(Document layout analysis data)

↓↓↓

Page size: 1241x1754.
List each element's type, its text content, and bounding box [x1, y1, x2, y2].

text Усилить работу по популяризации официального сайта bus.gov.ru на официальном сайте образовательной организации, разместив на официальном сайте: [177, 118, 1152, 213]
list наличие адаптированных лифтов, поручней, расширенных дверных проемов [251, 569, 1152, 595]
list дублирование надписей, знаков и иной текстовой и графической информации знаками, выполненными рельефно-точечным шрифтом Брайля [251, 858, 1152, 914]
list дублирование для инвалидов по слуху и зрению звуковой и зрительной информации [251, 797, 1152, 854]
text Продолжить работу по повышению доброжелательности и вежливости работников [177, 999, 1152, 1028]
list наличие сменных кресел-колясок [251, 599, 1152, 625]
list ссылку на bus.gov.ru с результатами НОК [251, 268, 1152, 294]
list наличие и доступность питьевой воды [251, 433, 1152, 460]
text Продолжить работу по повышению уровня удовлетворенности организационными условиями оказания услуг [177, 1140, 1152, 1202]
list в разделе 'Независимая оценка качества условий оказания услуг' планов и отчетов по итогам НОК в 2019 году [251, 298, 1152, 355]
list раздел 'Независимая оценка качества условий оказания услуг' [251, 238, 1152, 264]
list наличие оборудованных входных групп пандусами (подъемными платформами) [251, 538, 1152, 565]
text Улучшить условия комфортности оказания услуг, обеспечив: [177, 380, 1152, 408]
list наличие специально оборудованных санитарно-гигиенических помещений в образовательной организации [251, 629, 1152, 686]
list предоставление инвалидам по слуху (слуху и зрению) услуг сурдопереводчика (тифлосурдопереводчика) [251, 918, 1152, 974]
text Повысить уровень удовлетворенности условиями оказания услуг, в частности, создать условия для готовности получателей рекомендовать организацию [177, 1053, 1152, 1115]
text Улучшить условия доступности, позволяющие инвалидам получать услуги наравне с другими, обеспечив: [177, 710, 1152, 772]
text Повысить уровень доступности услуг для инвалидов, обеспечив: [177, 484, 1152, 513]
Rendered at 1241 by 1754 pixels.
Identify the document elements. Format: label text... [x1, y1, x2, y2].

↑↑↑

What to do =
Among the lines above, which ones include the word "оценка"? Copy them.

Answer section =
list в разделе 'Независимая оценка качества условий оказания услуг' планов и отчетов по итогам НОК в 2019 году [251, 298, 1152, 355]
list раздел 'Независимая оценка качества условий оказания услуг' [251, 238, 1152, 264]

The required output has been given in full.